__EXERCISE__.
Find the number of lines containing the string "broadcasts" in the data. Answer with the number by itself.

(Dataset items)
════════════════════
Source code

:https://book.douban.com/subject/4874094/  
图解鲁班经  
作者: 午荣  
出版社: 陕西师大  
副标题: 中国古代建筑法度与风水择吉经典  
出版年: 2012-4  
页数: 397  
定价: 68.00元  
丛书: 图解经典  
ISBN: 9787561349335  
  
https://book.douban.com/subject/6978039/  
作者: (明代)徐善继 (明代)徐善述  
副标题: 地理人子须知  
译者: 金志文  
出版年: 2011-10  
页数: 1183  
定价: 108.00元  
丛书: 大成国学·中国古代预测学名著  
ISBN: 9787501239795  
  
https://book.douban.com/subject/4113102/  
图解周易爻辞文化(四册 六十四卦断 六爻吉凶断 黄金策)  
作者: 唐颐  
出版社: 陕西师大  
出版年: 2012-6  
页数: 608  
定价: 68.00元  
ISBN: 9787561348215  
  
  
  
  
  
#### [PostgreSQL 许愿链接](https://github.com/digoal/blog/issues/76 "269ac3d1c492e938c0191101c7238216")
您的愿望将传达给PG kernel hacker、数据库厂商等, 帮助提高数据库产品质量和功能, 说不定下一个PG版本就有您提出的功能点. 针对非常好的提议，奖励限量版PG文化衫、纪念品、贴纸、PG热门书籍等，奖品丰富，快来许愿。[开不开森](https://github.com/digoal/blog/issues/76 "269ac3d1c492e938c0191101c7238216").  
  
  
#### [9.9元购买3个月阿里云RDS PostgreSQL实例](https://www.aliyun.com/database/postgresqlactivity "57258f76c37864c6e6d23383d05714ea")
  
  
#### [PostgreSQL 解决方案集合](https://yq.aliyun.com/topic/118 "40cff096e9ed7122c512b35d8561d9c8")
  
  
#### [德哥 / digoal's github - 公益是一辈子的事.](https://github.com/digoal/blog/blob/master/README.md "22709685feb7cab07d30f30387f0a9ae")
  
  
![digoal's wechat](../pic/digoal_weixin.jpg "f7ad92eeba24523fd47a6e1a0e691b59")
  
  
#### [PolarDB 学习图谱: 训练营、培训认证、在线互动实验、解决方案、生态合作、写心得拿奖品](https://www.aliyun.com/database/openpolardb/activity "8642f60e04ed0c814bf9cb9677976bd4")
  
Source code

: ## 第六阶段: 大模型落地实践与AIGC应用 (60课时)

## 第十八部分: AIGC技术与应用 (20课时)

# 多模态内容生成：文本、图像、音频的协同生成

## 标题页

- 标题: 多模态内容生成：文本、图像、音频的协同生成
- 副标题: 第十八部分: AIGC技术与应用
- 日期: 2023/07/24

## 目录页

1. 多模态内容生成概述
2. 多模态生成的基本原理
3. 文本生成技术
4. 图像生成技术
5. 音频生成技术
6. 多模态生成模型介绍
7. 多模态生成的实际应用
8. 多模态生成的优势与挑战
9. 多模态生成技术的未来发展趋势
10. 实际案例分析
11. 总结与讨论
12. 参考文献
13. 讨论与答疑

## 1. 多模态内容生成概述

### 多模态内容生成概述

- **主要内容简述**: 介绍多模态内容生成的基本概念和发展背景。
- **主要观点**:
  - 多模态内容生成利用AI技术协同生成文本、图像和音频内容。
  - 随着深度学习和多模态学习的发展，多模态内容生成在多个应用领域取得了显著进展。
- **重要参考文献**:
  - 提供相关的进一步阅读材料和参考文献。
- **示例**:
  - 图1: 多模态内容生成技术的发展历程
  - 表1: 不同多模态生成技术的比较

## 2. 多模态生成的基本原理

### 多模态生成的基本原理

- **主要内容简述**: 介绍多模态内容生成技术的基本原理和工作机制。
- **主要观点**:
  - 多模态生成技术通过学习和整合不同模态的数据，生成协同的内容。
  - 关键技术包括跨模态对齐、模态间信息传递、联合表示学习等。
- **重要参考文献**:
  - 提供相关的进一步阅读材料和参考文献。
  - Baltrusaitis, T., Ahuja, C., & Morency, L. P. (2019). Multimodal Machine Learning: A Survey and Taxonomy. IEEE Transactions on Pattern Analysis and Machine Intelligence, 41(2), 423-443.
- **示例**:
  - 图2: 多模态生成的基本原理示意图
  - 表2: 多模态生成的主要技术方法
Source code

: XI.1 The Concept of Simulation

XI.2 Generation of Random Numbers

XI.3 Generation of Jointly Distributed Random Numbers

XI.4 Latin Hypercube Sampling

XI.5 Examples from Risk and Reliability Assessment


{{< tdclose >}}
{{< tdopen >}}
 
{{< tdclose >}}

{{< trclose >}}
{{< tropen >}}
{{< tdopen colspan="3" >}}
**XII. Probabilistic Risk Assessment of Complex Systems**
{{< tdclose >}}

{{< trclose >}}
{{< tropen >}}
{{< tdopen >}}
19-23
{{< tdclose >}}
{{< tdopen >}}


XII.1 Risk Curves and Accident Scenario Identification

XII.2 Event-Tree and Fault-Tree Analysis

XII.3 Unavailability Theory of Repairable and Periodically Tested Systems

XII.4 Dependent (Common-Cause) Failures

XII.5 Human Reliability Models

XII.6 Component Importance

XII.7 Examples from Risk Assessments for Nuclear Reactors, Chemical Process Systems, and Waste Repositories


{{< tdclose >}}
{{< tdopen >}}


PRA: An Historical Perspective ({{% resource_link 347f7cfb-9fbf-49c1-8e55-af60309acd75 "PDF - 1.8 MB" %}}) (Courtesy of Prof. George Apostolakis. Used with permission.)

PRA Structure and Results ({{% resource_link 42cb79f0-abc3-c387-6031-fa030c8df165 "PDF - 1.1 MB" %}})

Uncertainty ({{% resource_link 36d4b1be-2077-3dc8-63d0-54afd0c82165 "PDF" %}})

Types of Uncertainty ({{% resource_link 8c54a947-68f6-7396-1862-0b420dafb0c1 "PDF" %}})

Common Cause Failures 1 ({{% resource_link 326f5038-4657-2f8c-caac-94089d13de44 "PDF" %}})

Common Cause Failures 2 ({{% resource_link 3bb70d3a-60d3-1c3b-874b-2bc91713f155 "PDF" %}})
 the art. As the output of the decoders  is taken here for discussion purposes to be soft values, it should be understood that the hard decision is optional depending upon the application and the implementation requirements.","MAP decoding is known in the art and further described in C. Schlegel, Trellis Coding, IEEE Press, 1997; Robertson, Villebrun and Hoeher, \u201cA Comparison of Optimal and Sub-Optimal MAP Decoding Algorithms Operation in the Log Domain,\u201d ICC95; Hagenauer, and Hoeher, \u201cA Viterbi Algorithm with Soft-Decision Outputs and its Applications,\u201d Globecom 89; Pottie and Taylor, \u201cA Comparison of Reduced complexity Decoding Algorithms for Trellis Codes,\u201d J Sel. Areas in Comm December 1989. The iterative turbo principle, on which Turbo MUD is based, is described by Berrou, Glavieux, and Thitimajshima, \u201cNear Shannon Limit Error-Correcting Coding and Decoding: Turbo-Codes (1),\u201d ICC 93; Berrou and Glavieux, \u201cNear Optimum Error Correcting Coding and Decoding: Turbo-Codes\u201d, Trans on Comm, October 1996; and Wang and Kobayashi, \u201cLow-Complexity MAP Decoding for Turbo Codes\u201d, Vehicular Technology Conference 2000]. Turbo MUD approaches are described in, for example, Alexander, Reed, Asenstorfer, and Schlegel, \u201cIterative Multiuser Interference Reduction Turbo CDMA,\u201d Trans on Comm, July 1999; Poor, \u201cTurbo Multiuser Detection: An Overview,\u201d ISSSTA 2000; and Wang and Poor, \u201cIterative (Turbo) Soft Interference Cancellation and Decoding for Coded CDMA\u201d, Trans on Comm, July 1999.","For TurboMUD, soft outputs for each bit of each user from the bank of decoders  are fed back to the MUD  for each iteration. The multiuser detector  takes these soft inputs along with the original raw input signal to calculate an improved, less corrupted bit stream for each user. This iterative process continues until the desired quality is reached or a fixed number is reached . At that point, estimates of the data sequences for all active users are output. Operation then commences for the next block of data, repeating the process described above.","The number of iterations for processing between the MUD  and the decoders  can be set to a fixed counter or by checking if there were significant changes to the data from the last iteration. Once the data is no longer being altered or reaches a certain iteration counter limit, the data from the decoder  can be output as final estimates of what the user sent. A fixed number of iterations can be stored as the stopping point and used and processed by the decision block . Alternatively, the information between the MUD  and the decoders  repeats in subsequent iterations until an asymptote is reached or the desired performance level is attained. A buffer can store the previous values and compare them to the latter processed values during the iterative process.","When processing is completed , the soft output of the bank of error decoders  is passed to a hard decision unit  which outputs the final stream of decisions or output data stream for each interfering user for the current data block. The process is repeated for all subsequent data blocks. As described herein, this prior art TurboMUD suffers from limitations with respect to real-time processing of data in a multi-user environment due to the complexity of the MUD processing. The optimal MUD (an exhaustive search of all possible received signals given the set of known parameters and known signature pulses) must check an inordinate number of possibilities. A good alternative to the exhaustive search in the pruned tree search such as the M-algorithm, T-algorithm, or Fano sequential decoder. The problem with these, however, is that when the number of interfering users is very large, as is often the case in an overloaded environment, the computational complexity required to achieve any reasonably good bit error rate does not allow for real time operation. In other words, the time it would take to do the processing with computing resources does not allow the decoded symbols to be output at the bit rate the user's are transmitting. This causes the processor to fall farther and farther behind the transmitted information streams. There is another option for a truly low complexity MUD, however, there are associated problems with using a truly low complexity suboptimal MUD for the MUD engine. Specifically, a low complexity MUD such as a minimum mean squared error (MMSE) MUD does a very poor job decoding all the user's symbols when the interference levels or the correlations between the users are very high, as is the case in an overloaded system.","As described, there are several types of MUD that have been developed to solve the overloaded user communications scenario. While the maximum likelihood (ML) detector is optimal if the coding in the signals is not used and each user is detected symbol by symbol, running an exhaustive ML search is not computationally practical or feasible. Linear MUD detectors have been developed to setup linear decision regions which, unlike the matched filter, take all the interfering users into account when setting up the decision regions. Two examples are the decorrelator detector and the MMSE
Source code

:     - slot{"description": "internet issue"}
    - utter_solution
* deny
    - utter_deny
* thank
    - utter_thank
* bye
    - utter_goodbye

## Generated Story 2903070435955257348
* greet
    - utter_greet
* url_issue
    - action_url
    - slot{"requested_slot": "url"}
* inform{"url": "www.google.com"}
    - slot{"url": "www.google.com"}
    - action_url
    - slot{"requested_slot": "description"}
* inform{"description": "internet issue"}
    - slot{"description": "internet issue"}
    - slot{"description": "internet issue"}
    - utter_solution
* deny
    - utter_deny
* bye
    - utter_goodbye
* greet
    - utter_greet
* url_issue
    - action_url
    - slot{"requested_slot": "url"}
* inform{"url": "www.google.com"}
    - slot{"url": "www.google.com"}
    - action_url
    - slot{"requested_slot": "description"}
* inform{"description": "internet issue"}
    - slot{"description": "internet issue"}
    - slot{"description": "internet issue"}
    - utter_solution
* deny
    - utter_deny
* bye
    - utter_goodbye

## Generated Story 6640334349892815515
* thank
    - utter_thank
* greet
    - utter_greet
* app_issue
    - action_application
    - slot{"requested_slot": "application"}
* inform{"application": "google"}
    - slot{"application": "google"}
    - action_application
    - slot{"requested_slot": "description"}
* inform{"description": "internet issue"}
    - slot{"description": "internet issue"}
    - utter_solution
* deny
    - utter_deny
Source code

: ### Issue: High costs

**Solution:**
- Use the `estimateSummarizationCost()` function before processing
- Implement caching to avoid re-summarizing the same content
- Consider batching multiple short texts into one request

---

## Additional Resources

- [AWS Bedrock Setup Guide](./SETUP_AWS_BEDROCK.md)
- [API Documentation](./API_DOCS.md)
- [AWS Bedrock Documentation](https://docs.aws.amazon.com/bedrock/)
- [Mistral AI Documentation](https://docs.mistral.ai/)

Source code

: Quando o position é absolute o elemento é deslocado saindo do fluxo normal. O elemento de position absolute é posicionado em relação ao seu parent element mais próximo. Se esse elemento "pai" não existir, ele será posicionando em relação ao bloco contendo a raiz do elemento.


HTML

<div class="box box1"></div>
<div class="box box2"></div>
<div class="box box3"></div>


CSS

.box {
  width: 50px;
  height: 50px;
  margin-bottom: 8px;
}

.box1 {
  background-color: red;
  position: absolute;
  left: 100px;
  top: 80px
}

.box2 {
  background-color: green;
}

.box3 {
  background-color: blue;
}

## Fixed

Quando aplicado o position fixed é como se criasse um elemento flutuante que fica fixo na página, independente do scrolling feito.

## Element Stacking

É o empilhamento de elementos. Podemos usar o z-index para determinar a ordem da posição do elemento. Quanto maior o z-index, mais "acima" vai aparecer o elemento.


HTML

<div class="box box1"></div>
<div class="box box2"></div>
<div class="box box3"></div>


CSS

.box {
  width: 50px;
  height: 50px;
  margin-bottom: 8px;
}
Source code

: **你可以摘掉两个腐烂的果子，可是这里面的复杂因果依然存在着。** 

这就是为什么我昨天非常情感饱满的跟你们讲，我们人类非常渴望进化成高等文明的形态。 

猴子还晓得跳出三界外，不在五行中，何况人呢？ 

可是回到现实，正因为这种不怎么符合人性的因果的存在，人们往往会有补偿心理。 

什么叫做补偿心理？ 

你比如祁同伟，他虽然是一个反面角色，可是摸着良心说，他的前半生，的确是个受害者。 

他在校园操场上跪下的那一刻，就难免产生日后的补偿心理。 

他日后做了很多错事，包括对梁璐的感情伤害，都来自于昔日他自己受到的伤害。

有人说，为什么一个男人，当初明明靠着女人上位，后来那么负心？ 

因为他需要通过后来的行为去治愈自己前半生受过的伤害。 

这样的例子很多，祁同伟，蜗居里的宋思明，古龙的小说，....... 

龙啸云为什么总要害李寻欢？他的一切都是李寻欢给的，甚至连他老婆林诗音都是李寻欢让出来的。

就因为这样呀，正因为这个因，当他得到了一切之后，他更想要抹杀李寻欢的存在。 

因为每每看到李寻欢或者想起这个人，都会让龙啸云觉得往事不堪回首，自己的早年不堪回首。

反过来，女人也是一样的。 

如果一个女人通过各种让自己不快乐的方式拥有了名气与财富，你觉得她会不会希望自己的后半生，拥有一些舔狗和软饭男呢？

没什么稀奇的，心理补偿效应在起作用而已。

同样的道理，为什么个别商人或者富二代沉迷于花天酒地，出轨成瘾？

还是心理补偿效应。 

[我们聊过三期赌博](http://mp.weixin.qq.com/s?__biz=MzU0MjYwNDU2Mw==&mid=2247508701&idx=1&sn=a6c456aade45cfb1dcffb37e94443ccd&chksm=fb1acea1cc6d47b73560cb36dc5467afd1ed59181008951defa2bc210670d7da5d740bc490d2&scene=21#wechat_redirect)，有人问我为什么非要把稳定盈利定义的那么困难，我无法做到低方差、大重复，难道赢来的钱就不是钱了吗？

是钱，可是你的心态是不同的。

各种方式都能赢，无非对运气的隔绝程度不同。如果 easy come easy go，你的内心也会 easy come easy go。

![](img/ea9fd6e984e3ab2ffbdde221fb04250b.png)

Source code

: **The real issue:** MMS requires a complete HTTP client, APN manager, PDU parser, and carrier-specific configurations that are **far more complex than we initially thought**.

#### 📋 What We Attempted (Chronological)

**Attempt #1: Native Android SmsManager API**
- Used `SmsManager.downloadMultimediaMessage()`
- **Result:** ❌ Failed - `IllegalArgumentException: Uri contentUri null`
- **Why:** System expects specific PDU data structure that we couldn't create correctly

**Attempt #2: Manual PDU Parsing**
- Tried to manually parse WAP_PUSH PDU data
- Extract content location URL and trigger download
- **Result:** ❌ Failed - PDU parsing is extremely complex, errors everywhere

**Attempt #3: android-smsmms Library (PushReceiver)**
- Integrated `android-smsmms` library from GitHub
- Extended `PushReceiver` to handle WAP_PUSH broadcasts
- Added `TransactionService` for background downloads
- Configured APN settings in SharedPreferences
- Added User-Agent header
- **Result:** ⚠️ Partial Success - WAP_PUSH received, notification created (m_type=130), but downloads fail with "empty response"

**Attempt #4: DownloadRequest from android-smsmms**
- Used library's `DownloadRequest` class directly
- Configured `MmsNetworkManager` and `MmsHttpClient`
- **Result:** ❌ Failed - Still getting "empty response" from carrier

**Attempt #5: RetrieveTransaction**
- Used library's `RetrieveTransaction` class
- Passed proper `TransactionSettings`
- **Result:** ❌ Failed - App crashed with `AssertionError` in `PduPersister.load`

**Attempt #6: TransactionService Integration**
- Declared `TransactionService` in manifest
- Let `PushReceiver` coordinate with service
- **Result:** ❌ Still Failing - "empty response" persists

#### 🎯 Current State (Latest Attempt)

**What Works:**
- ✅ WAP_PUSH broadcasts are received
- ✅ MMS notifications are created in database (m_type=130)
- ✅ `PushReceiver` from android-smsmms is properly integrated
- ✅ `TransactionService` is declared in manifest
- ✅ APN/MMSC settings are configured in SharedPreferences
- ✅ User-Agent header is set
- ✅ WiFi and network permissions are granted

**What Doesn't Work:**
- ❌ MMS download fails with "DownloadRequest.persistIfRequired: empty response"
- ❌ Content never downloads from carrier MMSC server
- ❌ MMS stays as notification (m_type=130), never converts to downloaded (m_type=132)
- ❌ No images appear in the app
════════════════════
__EXERCISE OUTPUT__.
2